As you can see, the “vpc_security_group_ids” property has two security groups. One of them is the empty security group that we have created for working around that cyclic dependency error. The “Project” and the “Role” properties under the “tags” property will be used to create the keyed groups while we are configuring the instances with Ansible. The second tag is necessary for the instance to be recognized as an instance under our Kubernetes Cluster. If you assign “shared” instead of “owned” to that tag named “kubernetes.io/cluster/mattsCluster”, AWS will assume that some other cluster shares this instance, and it’s not going to be terminated when the cluster is terminated. Worker instance configuration will be very much similar. The “Role” and “Id” property under “tags” property, “iam_instance_profile” property, and the “vpc_security_group_ids” property will be changed accordingly. The configuration is as follows.

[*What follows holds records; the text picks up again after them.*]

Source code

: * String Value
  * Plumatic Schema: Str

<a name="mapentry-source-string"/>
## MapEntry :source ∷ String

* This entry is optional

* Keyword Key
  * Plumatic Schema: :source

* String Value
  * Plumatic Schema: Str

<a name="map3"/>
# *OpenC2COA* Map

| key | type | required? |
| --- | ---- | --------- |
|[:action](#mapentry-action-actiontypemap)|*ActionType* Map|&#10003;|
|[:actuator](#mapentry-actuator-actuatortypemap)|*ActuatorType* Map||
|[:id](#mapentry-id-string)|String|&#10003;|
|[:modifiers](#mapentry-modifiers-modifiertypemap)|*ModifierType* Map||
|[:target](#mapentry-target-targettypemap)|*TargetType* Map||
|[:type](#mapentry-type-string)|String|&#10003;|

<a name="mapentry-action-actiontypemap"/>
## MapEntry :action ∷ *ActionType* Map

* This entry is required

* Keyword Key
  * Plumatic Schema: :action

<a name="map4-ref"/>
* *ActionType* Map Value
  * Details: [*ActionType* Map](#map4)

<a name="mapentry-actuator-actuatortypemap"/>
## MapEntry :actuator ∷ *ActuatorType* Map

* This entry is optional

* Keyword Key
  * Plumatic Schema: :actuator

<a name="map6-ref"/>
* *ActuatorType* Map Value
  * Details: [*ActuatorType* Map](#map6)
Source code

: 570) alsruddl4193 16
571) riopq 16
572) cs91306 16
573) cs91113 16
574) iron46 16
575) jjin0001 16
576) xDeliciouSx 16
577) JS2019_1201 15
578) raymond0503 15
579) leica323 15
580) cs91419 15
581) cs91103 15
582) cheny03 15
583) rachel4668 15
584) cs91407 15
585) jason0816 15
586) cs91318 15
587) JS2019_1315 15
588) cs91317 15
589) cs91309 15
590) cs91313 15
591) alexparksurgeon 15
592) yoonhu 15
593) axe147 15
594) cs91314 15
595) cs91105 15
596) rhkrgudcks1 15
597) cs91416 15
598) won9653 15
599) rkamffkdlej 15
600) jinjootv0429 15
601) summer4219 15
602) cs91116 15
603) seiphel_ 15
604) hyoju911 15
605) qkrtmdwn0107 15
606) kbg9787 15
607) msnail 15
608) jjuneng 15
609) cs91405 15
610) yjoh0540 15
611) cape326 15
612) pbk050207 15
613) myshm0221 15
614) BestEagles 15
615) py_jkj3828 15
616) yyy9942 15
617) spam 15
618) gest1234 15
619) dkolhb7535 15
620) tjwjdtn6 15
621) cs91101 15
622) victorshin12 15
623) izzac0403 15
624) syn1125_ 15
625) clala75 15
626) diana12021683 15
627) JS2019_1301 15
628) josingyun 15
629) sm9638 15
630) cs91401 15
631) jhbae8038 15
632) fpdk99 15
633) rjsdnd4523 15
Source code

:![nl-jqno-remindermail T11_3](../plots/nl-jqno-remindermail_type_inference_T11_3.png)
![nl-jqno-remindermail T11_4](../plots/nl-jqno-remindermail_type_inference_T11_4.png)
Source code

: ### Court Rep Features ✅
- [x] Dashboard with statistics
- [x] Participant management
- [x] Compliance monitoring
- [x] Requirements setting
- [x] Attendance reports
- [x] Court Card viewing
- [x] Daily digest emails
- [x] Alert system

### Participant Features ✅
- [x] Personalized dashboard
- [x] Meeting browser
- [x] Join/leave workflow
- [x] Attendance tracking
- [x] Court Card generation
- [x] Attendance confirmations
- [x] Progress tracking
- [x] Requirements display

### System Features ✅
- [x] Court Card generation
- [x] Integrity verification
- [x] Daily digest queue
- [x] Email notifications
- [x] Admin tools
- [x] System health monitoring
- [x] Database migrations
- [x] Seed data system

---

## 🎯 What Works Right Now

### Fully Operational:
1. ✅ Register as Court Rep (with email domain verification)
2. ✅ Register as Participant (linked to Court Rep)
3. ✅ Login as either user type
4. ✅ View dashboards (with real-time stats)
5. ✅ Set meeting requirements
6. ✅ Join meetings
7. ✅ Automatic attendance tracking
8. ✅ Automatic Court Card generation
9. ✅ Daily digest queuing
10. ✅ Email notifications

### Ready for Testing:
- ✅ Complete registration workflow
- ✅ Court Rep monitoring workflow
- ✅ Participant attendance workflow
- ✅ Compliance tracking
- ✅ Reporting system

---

resource "aws_instance" "worker-1" {
    ami = "ami-013f17f36f8b1fefb"
    instance_type = "t2.medium"
    iam_instance_profile = module.iam.worker_profile_name
    vpc_security_group_ids = [aws_security_group.matt-kube-worker-sg.id, aws_security_group.matt-kube-mutual-sg.id]
    key_name = "mattskey"
    subnet_id = "subnet-c41ba589"
    availability_zone = "us-east-1a"
    tags = {
        Name = "worker-1"
        "kubernetes.io/cluster/mattsCluster" = "owned"
        Project = "tera-kube-ans"
        Role = "worker"
        Id = "1"
    }
}

resource "aws_instance" "worker-2" {
    ami = "ami-013f17f36f8b1fefb"
    instance_type = "t2.medium"
    iam_instance_profile = module.iam.worker_profile_name
    vpc_security_group_ids = [aws_security_group.matt-kube-worker-sg.id, aws_security_group.matt-kube-mutual-sg.id]
    key_name = "mattskey"
    subnet_id = "subnet-c41ba589"
    availability_zone = "us-east-1a"
    tags = {
        Name = "worker-2"
        "kubernetes.io/cluster/mattsCluster" = "owned"
        Project = "tera-kube-ans"
        Role = "worker"
        Id = "2"
    }
}

 

That’s it for Part 1 – Creating the Kubernetes Infrastructure with Terraform. All you have to do is to run “terraform init” and “terraform apply”. In Part 2, we will see how to configure these instances to create our Kubernetes Cluster.